---- MATERIAL PROVIDED
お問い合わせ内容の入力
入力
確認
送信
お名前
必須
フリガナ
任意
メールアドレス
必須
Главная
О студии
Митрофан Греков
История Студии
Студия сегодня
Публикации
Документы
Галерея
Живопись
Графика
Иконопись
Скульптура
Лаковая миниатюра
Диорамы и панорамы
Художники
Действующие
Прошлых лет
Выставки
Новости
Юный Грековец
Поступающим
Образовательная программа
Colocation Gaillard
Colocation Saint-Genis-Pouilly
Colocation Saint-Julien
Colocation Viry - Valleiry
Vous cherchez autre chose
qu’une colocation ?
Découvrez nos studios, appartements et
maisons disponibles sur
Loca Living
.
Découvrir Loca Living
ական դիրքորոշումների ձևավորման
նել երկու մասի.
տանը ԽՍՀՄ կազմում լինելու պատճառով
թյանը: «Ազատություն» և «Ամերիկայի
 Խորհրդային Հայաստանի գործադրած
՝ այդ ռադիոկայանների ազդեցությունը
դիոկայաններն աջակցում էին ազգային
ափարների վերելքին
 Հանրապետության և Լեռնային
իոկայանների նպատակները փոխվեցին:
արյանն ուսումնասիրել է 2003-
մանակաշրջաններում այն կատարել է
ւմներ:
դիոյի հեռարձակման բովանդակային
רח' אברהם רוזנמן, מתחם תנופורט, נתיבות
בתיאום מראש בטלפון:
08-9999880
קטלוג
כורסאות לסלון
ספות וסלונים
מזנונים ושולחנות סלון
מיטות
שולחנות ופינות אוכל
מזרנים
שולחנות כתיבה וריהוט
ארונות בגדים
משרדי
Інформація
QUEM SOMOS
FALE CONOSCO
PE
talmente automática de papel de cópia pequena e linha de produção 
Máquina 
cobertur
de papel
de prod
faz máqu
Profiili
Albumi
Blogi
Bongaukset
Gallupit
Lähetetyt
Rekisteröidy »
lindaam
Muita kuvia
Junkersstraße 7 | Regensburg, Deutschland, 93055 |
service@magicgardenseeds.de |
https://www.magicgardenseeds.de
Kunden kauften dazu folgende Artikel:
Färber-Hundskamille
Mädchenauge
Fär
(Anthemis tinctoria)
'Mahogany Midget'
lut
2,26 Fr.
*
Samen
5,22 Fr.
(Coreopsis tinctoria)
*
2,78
--------
REQUEST: Could you reproduce every record above exactly as it stands?

RESPONSE:
お問い合わせ内容の入力
入力
確認
送信
お名前
必須
フリガナ
任意
メールアドレス
必須
Главная
О студии
Митрофан Греков
История Студии
Студия сегодня
Публикации
Документы
Галерея
Живопись
Графика
Иконопись
Скульптура
Лаковая миниатюра
Диорамы и панорамы
Художники
Действующие
Прошлых лет
Выставки
Новости
Юный Грековец
Поступающим
Образовательная программа
Colocation Gaillard
Colocation Saint-Genis-Pouilly
Colocation Saint-Julien
Colocation Viry - Valleiry
Vous cherchez autre chose
qu’une colocation ?
Découvrez nos studios, appartements et
maisons disponibles sur
Loca Living
.
Découvrir Loca Living
ական դիրքորոշումների ձևավորման
նել երկու մասի.
տանը ԽՍՀՄ կազմում լինելու պատճառով
թյանը: «Ազատություն» և «Ամերիկայի
 Խորհրդային Հայաստանի գործադրած
՝ այդ ռադիոկայանների ազդեցությունը
դիոկայաններն աջակցում էին ազգային
ափարների վերելքին
 Հանրապետության և Լեռնային
իոկայանների նպատակները փոխվեցին:
արյանն ուսումնասիրել է 2003-
մանակաշրջաններում այն կատարել է
ւմներ:
դիոյի հեռարձակման բովանդակային
רח' אברהם רוזנמן, מתחם תנופורט, נתיבות
בתיאום מראש בטלפון:
08-9999880
קטלוג
כורסאות לסלון
ספות וסלונים
מזנונים ושולחנות סלון
מיטות
שולחנות ופינות אוכל
מזרנים
שולחנות כתיבה וריהוט
ארונות בגדים
משרדי
Інформація
QUEM SOMOS
FALE CONOSCO
PE
talmente automática de papel de cópia pequena e linha de produção 
Máquina 
cobertur
de papel
de prod
faz máqu
Profiili
Albumi
Blogi
Bongaukset
Gallupit
Lähetetyt
Rekisteröidy »
lindaam
Muita kuvia
Junkersstraße 7 | Regensburg, Deutschland, 93055 |
service@magicgardenseeds.de |
https://www.magicgardenseeds.de
Kunden kauften dazu folgende Artikel:
Färber-Hundskamille
Mädchenauge
Fär
(Anthemis tinctoria)
'Mahogany Midget'
lut
2,26 Fr.
*
Samen
5,22 Fr.
(Coreopsis tinctoria)
*
2,78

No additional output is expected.